AIM OF THE EXERCISE
Take the lines below beginning at the line that has "ring tip: (116, 181)" and stopping after the line that has "ring mcp: (90, 252)", and print them exactly as they are, with no other lines.
=======
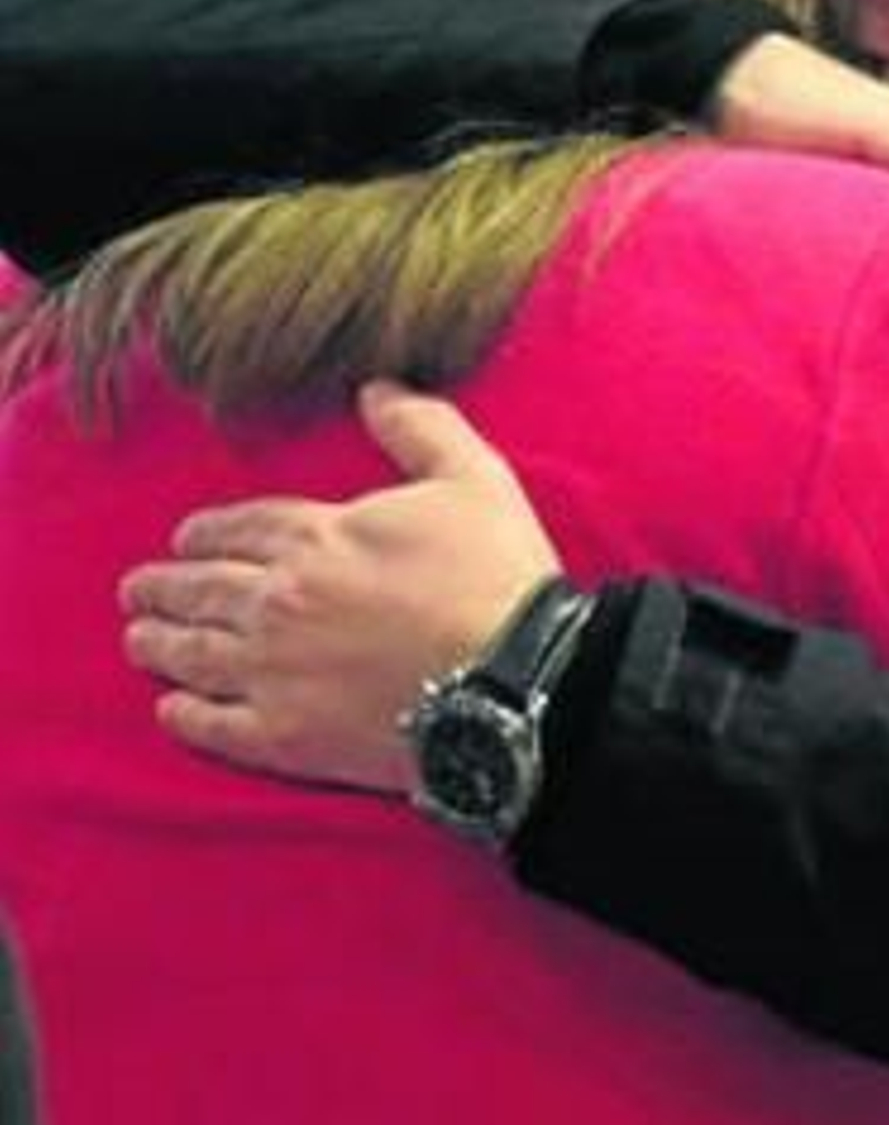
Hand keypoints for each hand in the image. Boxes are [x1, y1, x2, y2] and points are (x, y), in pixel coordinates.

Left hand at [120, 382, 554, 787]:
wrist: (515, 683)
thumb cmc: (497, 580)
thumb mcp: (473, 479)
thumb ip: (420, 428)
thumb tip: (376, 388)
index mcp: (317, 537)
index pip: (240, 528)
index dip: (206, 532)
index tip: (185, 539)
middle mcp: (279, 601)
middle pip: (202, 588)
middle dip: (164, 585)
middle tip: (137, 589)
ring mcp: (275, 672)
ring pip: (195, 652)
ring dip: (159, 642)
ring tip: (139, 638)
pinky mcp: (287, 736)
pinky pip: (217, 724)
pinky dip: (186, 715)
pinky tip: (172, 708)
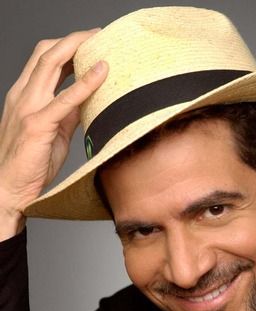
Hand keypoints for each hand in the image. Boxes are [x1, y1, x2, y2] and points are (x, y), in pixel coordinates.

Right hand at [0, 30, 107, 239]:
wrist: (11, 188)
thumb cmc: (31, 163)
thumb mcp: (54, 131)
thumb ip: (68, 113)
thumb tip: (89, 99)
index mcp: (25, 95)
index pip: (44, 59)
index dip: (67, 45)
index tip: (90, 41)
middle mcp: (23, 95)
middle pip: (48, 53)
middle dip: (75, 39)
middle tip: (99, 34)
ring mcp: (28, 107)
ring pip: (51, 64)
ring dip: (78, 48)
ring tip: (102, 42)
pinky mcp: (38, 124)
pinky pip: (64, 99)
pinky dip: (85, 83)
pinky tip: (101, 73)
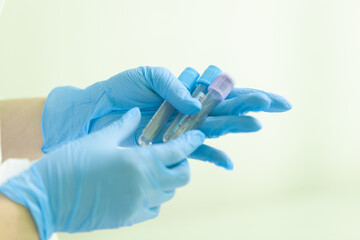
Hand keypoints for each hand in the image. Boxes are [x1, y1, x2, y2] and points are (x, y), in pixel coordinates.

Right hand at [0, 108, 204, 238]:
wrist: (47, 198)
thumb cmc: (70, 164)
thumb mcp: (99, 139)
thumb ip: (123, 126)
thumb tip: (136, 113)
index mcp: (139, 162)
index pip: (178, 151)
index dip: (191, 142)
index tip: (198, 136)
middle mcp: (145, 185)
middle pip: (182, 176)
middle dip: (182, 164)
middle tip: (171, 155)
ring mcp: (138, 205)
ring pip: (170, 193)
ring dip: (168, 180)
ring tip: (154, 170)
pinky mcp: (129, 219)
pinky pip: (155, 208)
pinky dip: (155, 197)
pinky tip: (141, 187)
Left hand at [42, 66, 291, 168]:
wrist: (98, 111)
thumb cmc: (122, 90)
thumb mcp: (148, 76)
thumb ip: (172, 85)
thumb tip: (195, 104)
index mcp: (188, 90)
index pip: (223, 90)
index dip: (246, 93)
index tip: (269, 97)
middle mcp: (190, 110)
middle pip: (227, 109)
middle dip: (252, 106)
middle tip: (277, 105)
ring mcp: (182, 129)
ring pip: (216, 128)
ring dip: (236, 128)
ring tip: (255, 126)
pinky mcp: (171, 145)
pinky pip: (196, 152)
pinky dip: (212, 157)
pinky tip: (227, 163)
=======
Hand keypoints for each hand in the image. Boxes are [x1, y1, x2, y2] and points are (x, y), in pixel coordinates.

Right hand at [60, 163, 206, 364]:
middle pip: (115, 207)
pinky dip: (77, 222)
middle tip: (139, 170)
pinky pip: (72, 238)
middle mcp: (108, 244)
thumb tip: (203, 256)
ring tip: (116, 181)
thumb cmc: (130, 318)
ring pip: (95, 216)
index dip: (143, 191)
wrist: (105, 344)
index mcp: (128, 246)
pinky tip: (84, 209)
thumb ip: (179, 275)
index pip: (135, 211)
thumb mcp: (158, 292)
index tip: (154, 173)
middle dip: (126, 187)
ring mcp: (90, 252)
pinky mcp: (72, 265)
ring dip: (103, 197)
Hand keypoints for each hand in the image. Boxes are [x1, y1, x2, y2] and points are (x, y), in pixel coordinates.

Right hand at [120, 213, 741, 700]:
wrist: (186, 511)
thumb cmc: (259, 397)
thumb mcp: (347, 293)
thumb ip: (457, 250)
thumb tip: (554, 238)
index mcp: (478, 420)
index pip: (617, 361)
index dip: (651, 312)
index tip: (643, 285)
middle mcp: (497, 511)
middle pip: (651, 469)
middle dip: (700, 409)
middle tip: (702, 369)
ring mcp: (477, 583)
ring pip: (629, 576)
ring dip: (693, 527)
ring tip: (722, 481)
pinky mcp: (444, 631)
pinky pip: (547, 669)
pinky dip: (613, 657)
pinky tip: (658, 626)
=======
THE COMPLETED TASK
ring tip: (116, 181)
thumb cmc: (130, 318)
ring pip: (95, 216)
index dip: (143, 191)
wrist: (105, 344)
index mcp: (128, 246)
pinky tip: (84, 209)
thumb ip: (179, 275)
index pip: (135, 211)
thumb mcp: (158, 292)
index tip: (154, 173)
middle dip: (126, 187)
ring mcp: (90, 252)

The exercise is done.